# Beschluss des ASVHH setzt weiter Angler der Willkür aus..



## Thomas9904 (28. September 2010)

*Beschluss des ASVHH setzt weiter Angler der Willkür aus..​*Wir berichteten ja schon immer wieder über die seltsamen Vorgänge rund um den ASVHH und die versuchte Umdefinierung des Begriffes "Gemeinschaftsfischen" zum Nachteil der Anglerschaft.

Nach jetzt neuesten Infos kommt der ASVHH scheinbar trotz der klaren Darstellung der Hamburger Behörde, dass Forentreffen nach dem Hamburger Fischereigesetz eben NICHT als Gemeinschaftsfischen zu sehen sind (wir berichteten) zu dem Schluss, dass bis auf weiteres dennoch der ASVHH in Verbandsgewässern dies nach wie vor so handhaben wird wie bisher vom Verband angedroht.

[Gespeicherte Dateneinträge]

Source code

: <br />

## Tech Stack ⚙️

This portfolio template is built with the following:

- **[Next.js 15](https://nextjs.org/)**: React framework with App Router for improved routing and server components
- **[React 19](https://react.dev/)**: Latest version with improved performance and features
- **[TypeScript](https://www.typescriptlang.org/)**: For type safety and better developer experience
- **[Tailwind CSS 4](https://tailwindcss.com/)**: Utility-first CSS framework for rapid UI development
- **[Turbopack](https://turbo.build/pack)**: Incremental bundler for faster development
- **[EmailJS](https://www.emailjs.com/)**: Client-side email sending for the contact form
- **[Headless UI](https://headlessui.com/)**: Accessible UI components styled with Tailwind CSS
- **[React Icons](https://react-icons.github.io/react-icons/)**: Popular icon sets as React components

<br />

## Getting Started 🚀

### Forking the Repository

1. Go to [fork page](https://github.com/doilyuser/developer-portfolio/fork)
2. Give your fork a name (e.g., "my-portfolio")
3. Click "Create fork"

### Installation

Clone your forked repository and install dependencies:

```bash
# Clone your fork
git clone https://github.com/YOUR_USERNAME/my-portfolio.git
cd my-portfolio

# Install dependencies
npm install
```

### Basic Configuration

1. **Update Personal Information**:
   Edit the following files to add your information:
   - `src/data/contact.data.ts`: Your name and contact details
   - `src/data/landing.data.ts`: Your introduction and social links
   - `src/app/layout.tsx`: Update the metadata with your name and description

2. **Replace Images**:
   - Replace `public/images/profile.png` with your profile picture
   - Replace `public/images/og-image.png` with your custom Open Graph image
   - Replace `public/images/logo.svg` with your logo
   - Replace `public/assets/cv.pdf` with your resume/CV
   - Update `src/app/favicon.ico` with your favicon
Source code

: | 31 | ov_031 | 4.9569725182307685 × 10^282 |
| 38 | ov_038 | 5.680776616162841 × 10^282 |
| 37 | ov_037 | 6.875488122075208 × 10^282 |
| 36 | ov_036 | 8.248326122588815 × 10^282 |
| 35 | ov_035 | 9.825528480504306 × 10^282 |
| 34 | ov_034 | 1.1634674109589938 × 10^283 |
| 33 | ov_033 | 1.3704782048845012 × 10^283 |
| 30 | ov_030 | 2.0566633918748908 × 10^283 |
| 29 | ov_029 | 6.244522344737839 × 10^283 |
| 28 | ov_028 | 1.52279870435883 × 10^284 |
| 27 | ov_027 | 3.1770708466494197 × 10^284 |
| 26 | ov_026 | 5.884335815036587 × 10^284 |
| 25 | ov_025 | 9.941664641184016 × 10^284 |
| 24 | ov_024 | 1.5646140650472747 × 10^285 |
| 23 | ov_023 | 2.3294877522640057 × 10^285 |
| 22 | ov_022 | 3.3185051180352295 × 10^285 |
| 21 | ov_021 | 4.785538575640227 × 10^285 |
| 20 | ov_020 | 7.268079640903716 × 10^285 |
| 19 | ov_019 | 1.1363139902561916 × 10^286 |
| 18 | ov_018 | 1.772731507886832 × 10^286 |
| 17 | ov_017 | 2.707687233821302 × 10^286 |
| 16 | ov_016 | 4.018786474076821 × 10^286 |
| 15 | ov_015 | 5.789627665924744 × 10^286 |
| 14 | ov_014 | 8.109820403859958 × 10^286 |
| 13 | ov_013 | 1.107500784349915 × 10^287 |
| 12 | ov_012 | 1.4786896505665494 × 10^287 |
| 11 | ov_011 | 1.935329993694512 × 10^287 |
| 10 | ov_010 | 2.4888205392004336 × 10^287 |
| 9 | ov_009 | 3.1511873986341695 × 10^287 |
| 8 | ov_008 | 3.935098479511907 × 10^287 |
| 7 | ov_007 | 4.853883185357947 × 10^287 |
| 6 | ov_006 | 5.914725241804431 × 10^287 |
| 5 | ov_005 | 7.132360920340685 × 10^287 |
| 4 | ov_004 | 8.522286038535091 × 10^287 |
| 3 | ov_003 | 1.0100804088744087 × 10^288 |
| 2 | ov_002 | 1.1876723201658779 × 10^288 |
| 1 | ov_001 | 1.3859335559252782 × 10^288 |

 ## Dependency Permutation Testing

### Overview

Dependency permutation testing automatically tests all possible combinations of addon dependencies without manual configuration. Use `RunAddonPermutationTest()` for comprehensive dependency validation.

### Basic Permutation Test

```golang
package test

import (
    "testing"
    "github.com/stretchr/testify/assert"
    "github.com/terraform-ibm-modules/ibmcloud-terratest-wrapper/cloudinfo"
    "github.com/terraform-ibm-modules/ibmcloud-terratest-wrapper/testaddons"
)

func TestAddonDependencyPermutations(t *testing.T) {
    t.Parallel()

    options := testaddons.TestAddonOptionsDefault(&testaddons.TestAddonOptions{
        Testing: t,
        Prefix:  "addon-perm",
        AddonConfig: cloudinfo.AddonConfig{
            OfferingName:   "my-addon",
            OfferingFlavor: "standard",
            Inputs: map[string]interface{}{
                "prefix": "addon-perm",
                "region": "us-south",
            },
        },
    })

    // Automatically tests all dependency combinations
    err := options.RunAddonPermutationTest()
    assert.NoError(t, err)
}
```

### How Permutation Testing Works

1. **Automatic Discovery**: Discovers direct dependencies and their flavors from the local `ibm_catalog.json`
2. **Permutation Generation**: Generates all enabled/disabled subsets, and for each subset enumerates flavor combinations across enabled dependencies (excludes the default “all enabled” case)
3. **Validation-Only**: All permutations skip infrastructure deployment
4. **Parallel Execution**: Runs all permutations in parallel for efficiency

Arbeitsauftrag >>
Führen Sie den Forenbeitrag über den Beschluss des ASVHH zum Gemeinschaftsfischen weiter, beginnend nach seinem letzten Satz.

Ergebnis der Aufgabe >>
Somit ist weiterhin jeder Gastangler in den Verbandsgewässern davon bedroht sanktioniert zu werden, wenn er so "dumm" ist, in einem Forum über seine Angelabsichten an Hamburger Verbandsgewässern zusammen mit anderen mit anderen vorab zu berichten.

Sicher ist dagegen für Gastangler das Angeln an Hamburgs freien Gewässern nach der Klarstellung der Behörde.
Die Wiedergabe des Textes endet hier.